The marketers, however, said the lack of clarity surrounding the availability of Dangote Refinery’s Premium Motor Spirit (also known as petrol), remained a stumbling block to patronage within the local market.

According to Olufemi Adewole, executive secretary of the Depot and Petroleum Products Marketers Association of Nigeria (DAPPMAN), the sector needs to operate transparently, giving all stakeholders the opportunity to thrive and contribute significantly to ensuring the ‘availability, reliability and accessibility of petroleum products nationwide.’

Adewole said the alleged boycott of Dangote Refinery’s PMS was incorrect as petroleum marketers were still awaiting clearance from the government on the modalities regarding the offtake of PMS from the refinery.

“DAPPMAN, as evidenced by patronage of various products from the Dangote Refinery by its members, believes firmly in meeting Nigeria’s energy needs and remains aligned to calls for the nation not to end up in a monopoly, which will only jeopardise our economic growth and development,” he said.

Adewole noted that DAPPMAN and other marketers had consistently stated that the trading of petroleum products globally rests on the critical issues of price and quality, saying, “Offtake will, in keeping with the laws of demand and supply, gravitate towards sources where products can be bought at a lower price, better quality, and seamless accessibility.”

He reassured Nigerians that DAPPMAN would continue to work assiduously to give the nation top-notch fuel solutions while securing the sector’s sustainability.

Meanwhile, reacting to the development, the director/CEO of the Centre for the Promotion of Private Enterprise (CPPE), Dr Muda Yusuf, stated that the lifting of fuel from Dangote Refinery would improve backward integration by the manufacturing sector, particularly those who use a lot of petrochemical raw materials.

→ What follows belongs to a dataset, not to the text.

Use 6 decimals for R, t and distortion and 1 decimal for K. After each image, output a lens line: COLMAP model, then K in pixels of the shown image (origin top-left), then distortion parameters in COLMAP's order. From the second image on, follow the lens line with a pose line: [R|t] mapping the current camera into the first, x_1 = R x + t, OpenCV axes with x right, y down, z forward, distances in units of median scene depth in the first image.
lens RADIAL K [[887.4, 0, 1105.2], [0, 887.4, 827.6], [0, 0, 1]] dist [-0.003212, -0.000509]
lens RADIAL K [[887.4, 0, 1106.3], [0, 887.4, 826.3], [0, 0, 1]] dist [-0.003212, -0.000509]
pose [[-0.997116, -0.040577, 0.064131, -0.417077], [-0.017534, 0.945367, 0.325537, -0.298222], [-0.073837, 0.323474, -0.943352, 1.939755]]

“This will help the backward integration agenda of our industrialisation as we will see many jobs being created along the entire chain. We are likely to see an improvement in backward integration in our manufacturing sector, particularly for those using many raw petrochemical materials. This will help the backward integration agenda of our industrialisation as we will see many jobs created along the entire chain,” he added.

As for pricing, Yusuf explained that this will depend on the agreement between NNPC and Dangote Refinery, saying, ‘For now, the price has not been fully deregulated; the government is still providing some subsidy even despite the recent review.’

According to him, it is good news that the NNPC has commenced lifting petrol from the Dangote Refinery.

“If that is an indication that the issues between them or the disagreement between them is being resolved, then that is a very good development.

“As for the implications, we expect to see an improved supply of petrol for the country because the logistics and importation challenges will be removed.

“The challenge of logistics will now be limited to domestic logistics, which I think we should be able to manage better, so we expect that the domestic supply of petroleum products should improve, but again, this will be dependent on how steadily the supply of a feedstock talking of the crude oil is available to the Dangote refinery.

“If there is a steady supply of crude to the refinery, especially from the NNPCL, we are not likely to see any major hitches regarding supply. The only hitches you may experience may be domestic distribution within the country.

“This lifting of petrol from NNPC also will ease the pressure on our foreign exchange market because the importation of petrol has been exerting a lot of pressure on our forex market and contributing to the exchange rate of the country’s depreciation. This will also translate to an improvement in our foreign reserves and help to stabilise our macroeconomic environment,” he said.